Didn’t do shit yesterday, but the nice thing about dementia is that I won’t remember doing nothing for long. Now, what was I saying? Oh yeah, the day I sat on my ass until beer o’clock. My next-door neighbor, Jeff, messaged that he was meeting Matt and his wife at Hops and Brew at 5:00 p.m., and we were welcome to join in. Jeff said there was room in his car, which was an extra bonus, given the ongoing rain. When five rolled around, I was waiting on the porch for Jeff to come out, and he never did. It is not like a retired Marine Colonel to be late. I sent a message to see what was up and then re-read his original message. The dinner meet-up is for FRIDAY. Damn, I didn’t have reading comprehension on my next-to-go Bingo card.
Well, Swan and I were all dressed up and had nowhere to go, so I made the command decision to spend the rainy evening on Baloy. We walked under umbrellas to the highway, then grabbed a trike to take us to the beach. We hadn’t been to DaKudos for a while, so we started there. It turns out that my old friend Jessa no longer works there. That new owner keeps finding new ways to diminish his business. We had one drink and left. I gave Swan the option of Lagoon Resort or Treasure Island for dinner, and she chose TI because it has bay views. That girl sure does love the water. We plopped down at the bar (the only place with a roof over our heads) and watched the raindrops fall while waiting for our dinner to be served.


When we finished eating, we grabbed a trike for home. And so ended a pretty much empty day, but I have no complaints. I’m still driving the body vehicle on the road of life, and if I occasionally want to spend it at a rest stop, so be it.
Speaking of life and its alternatives, Swan’s dog Snickers died today. He barked his way through eleven years here on Earth (that’s 88 in people years), and I hope I can live a similarly long life. The vet said it was a liver problem (as far as I know, Snickers never tasted alcohol), and he died peacefully here at home.


Facebook shared this memory with me today:

Today’s YouTube video features Reekay providing three reasons expats wind up broke in the Philippines. They all seem to have stupidity in common. I live on a federal pension, so my financial security is every bit as solid as the US government. Oh shit! I’ve got some savings as a safety net, so that’s as strong as the US dollar. Fuck! Well, my fallback plan is that I’m an old geezer who won’t live forever anyway. Dying in a Chinese air strike is rising on my list of ways I might go, but it is still behind crossing the National Highway in Barretto.
Things that pass for humor in my weary brain:

The Smiths were unable to conceive children and decided to use a surrogate father to start their family.

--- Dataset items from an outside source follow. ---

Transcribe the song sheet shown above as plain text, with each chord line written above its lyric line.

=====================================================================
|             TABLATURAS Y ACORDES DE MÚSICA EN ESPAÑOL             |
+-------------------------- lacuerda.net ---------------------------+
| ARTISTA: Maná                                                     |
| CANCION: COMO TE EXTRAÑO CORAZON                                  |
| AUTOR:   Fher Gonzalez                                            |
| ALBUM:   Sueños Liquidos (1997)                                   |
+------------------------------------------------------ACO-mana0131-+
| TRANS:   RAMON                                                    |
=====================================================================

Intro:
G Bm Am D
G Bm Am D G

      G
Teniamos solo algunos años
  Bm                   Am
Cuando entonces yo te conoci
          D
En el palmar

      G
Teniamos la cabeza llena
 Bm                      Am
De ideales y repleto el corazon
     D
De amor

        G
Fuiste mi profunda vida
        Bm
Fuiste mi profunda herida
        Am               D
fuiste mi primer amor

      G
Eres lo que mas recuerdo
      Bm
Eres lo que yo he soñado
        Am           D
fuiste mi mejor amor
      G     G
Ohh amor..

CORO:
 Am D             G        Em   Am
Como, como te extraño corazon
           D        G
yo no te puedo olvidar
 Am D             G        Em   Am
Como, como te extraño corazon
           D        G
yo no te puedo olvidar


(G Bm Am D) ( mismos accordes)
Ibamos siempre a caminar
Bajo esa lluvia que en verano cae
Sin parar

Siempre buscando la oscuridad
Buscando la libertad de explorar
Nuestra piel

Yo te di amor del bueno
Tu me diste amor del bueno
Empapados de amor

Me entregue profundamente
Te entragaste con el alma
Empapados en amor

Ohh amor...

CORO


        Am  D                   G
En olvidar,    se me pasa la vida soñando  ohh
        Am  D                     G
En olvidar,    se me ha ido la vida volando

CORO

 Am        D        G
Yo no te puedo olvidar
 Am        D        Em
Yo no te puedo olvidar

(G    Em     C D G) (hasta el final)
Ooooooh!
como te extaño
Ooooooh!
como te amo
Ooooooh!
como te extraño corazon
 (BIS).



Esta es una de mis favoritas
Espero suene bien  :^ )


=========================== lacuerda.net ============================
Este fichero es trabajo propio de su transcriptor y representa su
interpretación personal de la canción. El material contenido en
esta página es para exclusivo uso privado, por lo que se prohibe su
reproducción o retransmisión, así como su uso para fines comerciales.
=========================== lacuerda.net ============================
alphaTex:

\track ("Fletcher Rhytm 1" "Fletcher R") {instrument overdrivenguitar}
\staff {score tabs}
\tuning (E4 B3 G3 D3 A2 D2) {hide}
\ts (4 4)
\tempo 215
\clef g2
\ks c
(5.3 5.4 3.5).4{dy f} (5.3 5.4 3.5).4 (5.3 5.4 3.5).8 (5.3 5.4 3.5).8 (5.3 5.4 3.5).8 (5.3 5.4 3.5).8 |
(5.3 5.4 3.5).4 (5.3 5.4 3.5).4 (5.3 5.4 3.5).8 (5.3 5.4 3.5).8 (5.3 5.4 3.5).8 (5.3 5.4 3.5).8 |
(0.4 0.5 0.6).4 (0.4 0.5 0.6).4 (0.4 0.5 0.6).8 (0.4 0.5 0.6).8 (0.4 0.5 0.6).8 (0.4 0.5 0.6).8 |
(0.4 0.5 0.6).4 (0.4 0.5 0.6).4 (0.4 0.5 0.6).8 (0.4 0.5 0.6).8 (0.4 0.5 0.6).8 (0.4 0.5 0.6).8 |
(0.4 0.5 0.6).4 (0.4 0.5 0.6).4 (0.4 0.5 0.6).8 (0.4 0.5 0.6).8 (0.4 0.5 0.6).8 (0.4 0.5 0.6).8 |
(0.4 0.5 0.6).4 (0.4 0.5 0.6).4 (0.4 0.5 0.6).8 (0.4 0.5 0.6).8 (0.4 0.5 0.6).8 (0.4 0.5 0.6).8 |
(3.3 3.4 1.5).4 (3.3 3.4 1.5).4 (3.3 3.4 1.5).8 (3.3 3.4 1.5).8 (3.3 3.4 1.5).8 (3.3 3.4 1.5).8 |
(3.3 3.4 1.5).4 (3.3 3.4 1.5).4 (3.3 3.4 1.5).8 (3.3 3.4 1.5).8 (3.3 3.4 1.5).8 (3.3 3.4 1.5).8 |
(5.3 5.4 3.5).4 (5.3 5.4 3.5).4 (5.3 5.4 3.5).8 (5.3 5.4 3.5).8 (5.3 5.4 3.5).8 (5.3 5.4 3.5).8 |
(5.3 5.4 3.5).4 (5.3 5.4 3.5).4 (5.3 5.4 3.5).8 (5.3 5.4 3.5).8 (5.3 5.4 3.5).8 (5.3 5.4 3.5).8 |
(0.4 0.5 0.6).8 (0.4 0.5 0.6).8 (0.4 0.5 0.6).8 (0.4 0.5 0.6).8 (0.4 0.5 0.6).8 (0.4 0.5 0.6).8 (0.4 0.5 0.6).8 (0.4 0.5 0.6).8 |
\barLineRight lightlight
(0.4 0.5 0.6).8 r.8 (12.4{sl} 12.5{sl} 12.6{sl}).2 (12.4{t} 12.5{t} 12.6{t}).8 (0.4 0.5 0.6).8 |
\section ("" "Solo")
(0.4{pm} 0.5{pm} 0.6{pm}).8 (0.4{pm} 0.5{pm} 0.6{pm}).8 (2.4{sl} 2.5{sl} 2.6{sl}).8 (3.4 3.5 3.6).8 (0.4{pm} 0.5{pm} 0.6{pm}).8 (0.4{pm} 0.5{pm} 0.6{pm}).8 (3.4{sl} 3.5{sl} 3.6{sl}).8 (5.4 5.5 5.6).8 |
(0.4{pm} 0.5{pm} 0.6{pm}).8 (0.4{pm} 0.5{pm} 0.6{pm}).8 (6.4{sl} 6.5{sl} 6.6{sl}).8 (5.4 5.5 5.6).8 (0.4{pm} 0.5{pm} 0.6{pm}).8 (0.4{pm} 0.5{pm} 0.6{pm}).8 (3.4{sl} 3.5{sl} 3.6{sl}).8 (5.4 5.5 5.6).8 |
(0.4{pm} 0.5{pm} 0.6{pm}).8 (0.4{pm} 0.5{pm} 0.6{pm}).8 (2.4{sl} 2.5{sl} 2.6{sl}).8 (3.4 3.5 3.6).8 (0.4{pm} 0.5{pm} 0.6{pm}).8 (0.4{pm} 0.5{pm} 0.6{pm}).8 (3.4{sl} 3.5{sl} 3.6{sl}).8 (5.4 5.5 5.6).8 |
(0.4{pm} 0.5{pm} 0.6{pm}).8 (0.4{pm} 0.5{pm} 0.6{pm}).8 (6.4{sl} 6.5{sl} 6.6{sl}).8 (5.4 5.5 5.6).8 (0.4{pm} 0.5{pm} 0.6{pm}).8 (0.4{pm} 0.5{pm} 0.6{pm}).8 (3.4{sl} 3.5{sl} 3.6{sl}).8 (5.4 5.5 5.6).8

On the day the proxy father was to arrive, Mr. Smith kissed his wife goodbye and said, ‘Well, I’m off now. The man should be here soon.’
Half an hour later, just by chance, a door-to-door baby photographer happened to ring the doorbell, hoping to make a sale.
‘Good morning, he said, “I’ve come to…”
“Oh, no need to explain,” Mrs. Smith cut in, embarrassed, “I’ve been expecting you.”
‘Have you really?” Said the photographer. “Well, that’s good. Did you know babies are my specialty?”
“Well that’s what my husband and I had hoped. Please come in and have a seat.”
After a moment she asked, blushing, “Well, where do we start?”
“Leave everything to me. I usually try two in the bathtub, one on the couch, and perhaps a couple on the bed. And sometimes the living room floor is fun. You can really spread out there.”
“Bathtub, living room floor? No wonder it didn’t work out for Harry and me!”
“Well, none of us can guarantee a good one every time. But if we try several different positions and I shoot from six or seven angles, I’m sure you’ll be pleased with the results.”
“My, that’s a lot!” Gasped Mrs. Smith.
“In my line of work a man has to take his time. I’d love to be In and out in five minutes, but I’m sure you’d be disappointed with that.”
“Don’t I know it,” said Mrs. Smith quietly.
The photographer opened his briefcase and pulled out a portfolio of his baby pictures. “This was done on the top of a bus,” he said.
“Oh, my God!” Mrs. Smith exclaimed, grasping at her throat.
“And these twins turned out exceptionally well, when you consider their mother was so difficult to work with.”
“She was difficult?” Asked Mrs. Smith.
“Yes, I’m afraid so. I finally had to take her to the park to get the job done right. People were crowding around four and five deep to get a good look.”
“Four and five deep?” Said Mrs. Smith, her eyes wide with amazement.
“Yes”, the photographer replied, “And for more than three hours, too. The mother was constantly squealing and yelling I could hardly concentrate, and when darkness approached I had to rush my shots. Finally, when the squirrels began nibbling on my equipment, I just had to pack it all in.”
Mrs. Smith leaned forward. “Do you mean they actually chewed on your, uh .. . . .equipment?”
“It’s true, yes. Well, if you’re ready, I’ll set-up my tripod and we can get to work right away.”
“Tripod?”
“Oh yes, I need to use a tripod to rest my Canon on. It’s much too big to be held in the hand for very long.”
Mrs. Smith fainted.


Swan and I took a walk to the Subic marketplace this morning, and we’ll be going for a foot spa later this afternoon. If the weather cooperates, I’ll treat her to some beachside dining at Papagayo this evening. Yep, we’re getting back to normal—or as normal as it gets around here anyway.